After locating the line with "Someone swapped the beige_sinagoka" in the data that follows, return it and every later line exactly, up to and including the line with "Someone repainted the beige_mositol".
SOURCE RECORDS: Begin
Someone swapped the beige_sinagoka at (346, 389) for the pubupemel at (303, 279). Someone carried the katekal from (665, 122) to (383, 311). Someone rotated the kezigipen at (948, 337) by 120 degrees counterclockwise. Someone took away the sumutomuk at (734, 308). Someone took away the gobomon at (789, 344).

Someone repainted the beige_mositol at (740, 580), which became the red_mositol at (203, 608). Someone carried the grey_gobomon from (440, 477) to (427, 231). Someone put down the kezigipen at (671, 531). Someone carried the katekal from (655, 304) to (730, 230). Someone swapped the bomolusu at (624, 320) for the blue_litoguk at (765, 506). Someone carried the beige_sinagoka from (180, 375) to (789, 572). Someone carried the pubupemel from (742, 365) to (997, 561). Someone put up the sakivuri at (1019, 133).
SOURCE RECORDS: End
SOURCE RECORDS: Begin
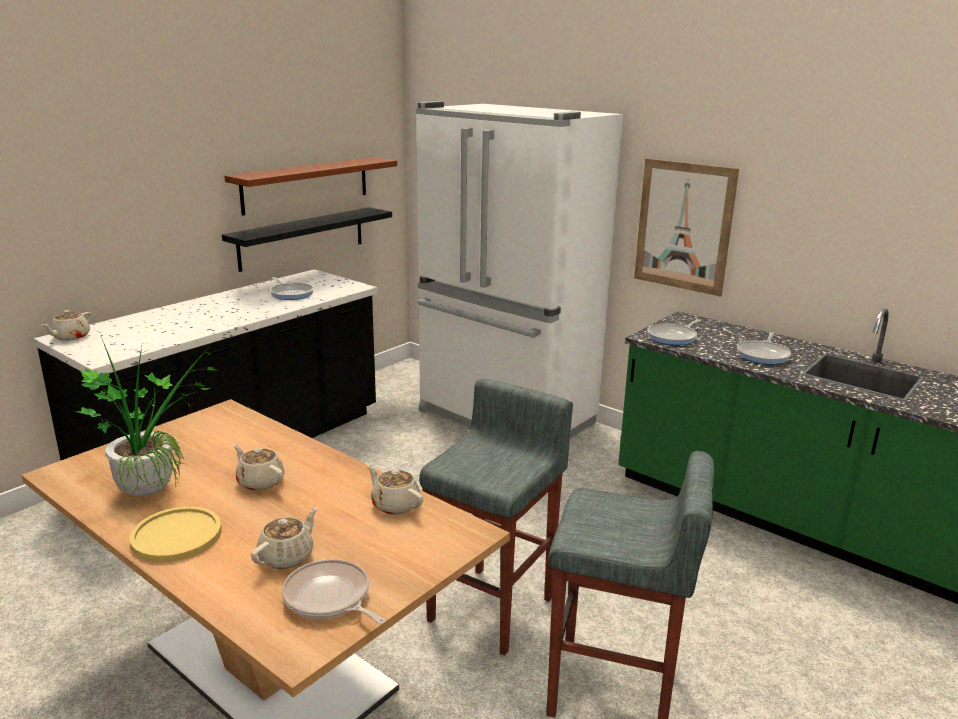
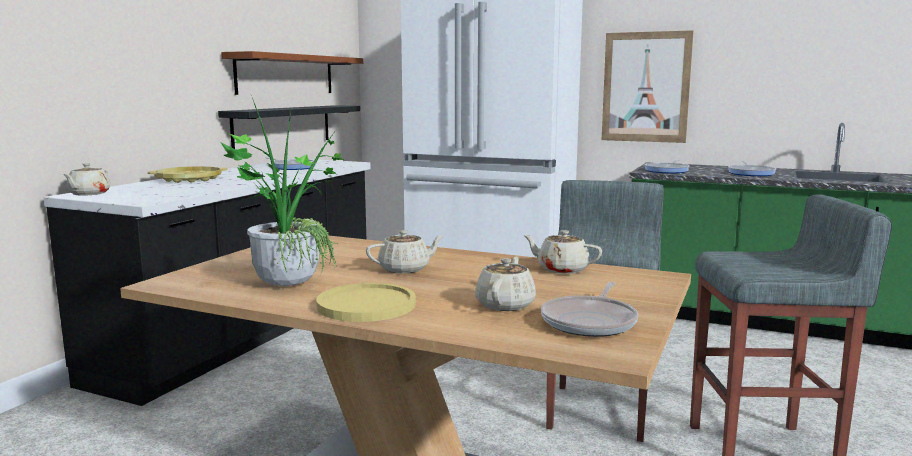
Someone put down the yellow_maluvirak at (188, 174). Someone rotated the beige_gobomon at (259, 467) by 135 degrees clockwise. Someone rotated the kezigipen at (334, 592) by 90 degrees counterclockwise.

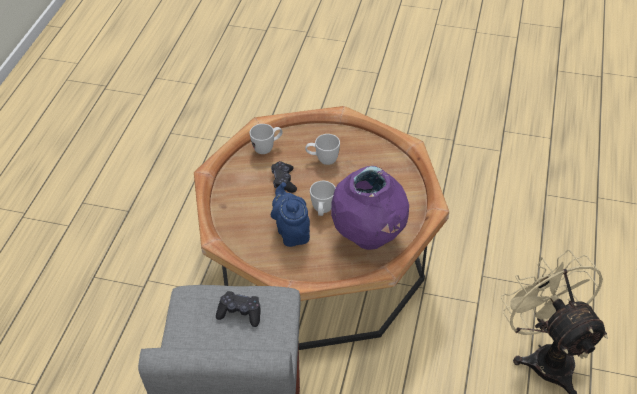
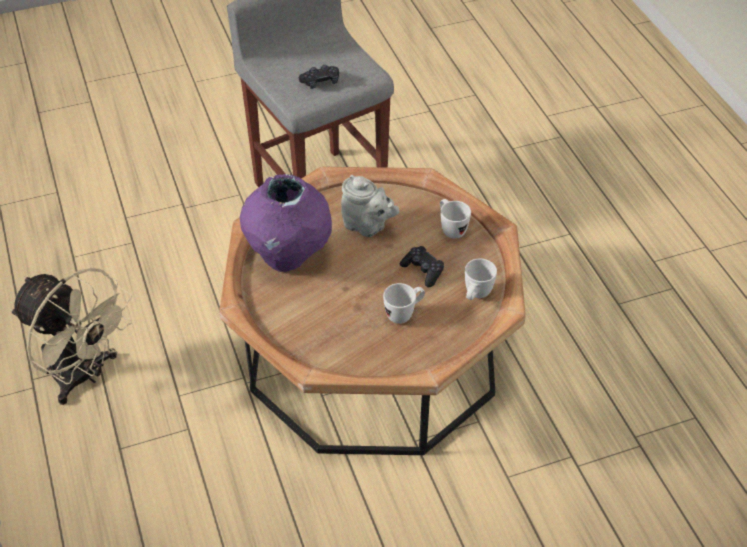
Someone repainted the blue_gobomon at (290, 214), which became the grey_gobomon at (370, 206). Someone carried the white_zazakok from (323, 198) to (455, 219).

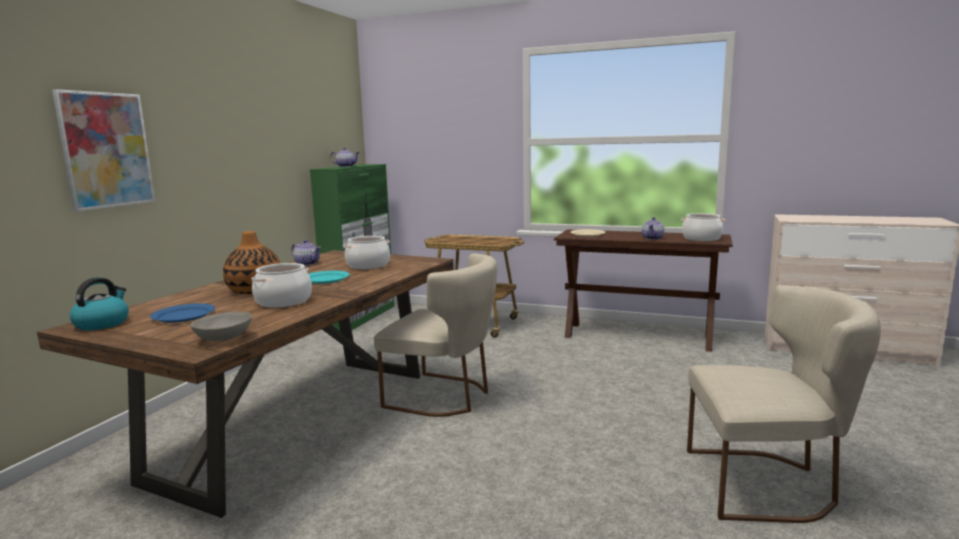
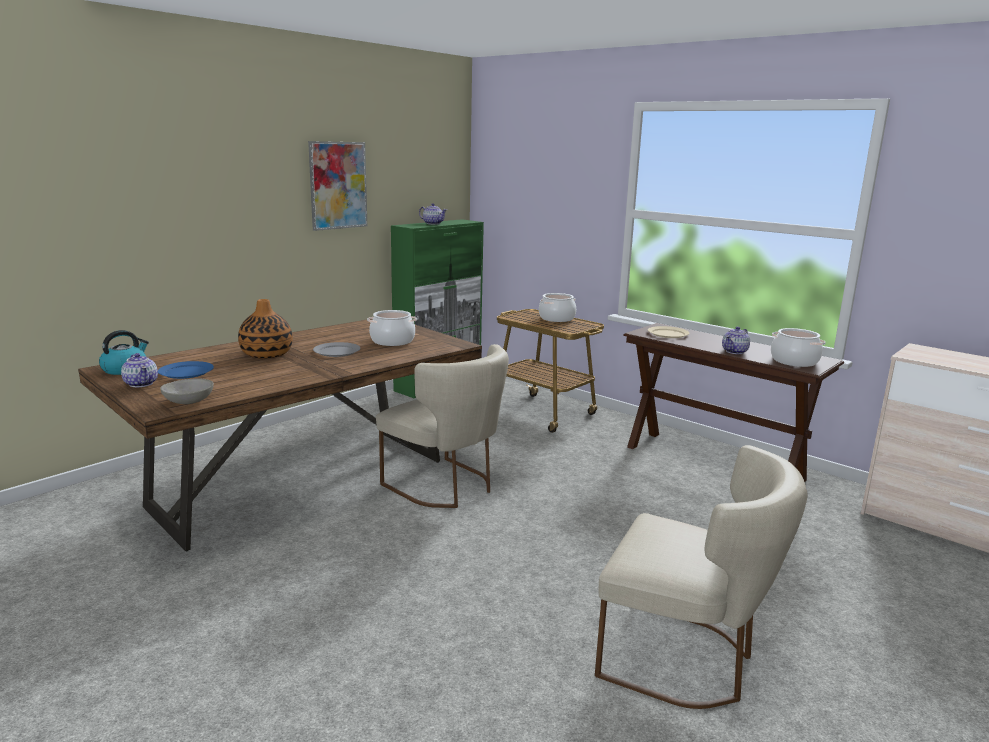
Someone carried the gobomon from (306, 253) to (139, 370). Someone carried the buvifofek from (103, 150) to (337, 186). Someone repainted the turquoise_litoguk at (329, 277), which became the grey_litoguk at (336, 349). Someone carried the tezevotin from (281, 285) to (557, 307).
SOURCE RECORDS: End
SOURCE RECORDS: Begin
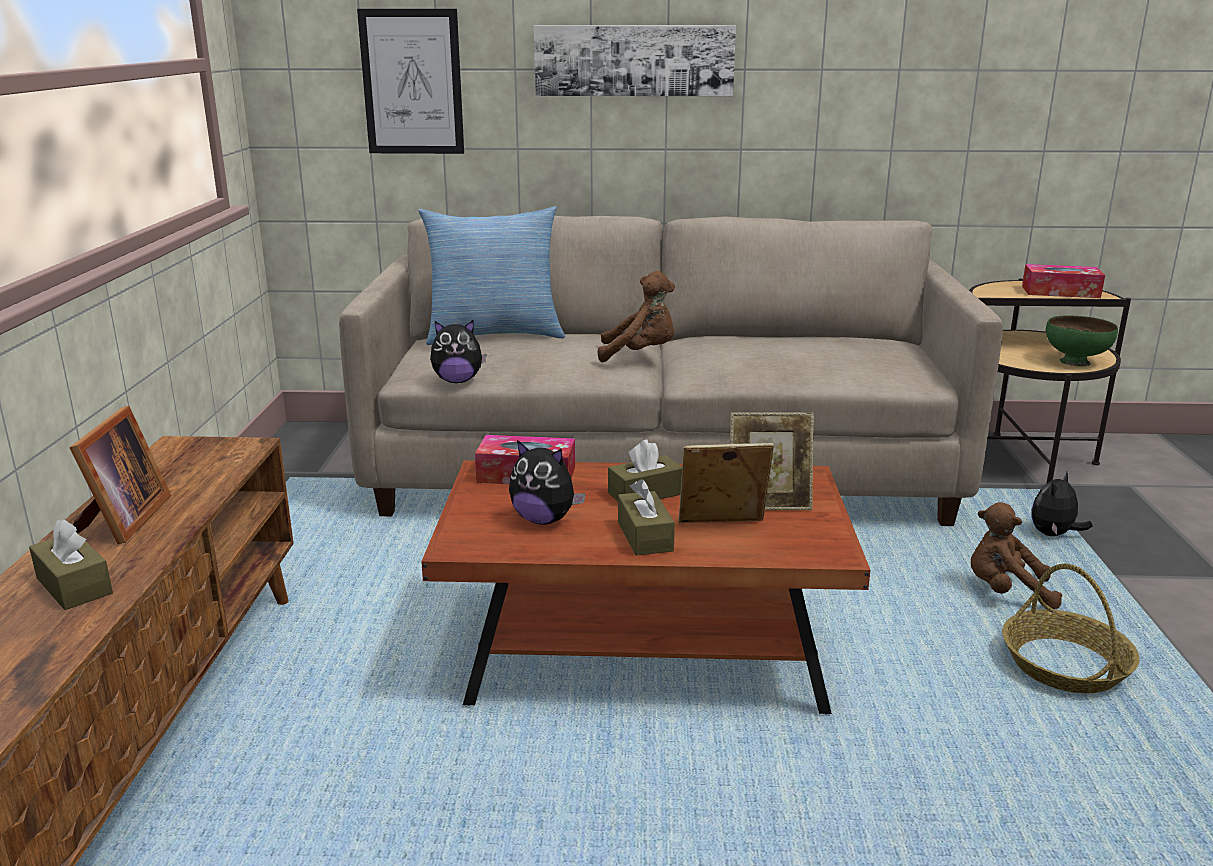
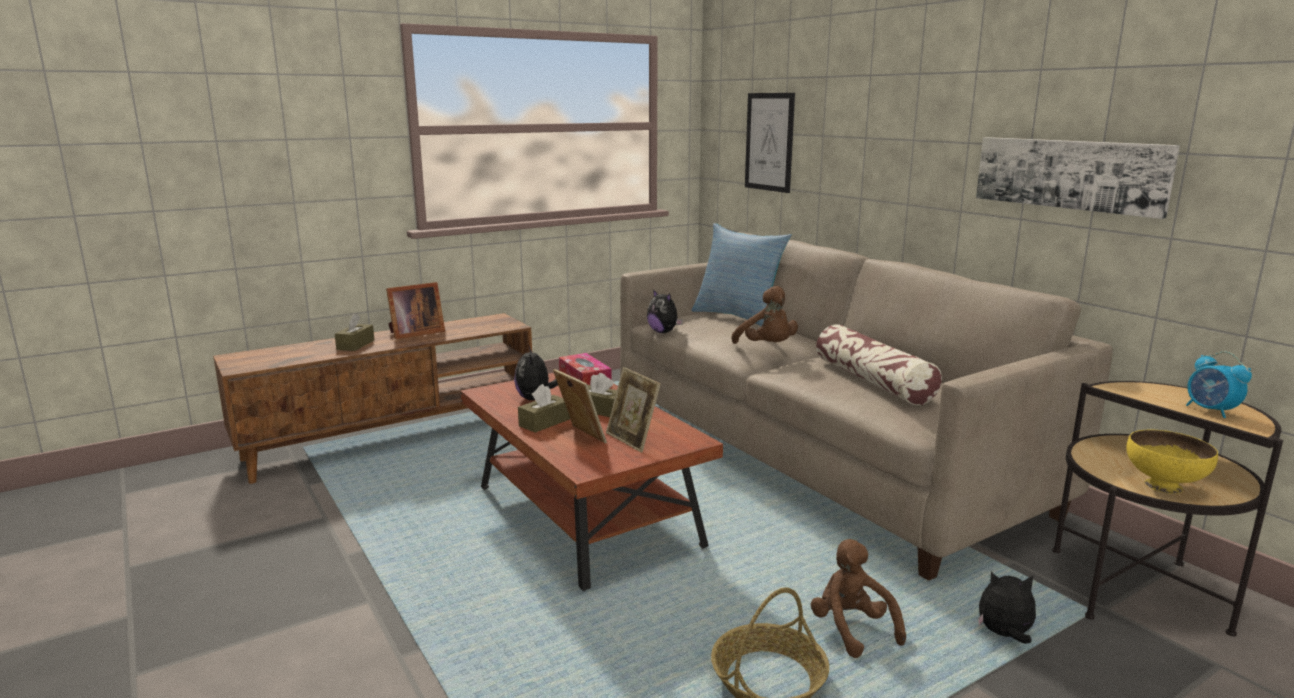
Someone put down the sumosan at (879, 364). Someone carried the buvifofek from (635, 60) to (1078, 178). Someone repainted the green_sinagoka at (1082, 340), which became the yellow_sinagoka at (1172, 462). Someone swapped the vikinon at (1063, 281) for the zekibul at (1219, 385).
SOURCE RECORDS: End
■ WRITTEN ANSWER
Someone swapped the beige_sinagoka at (346, 389) for the pubupemel at (303, 279). Someone carried the katekal from (665, 122) to (383, 311). Someone rotated the kezigipen at (948, 337) by 120 degrees counterclockwise. Someone took away the sumutomuk at (734, 308). Someone took away the gobomon at (789, 344).

Someone repainted the beige_mositol at (740, 580), which became the red_mositol at (203, 608). Someone carried the grey_gobomon from (440, 477) to (427, 231). Someone put down the kezigipen at (671, 531). Someone carried the katekal from (655, 304) to (730, 230). Someone swapped the bomolusu at (624, 320) for the blue_litoguk at (765, 506). Someone carried the beige_sinagoka from (180, 375) to (789, 572). Someone carried the pubupemel from (742, 365) to (997, 561). Someone put up the sakivuri at (1019, 133).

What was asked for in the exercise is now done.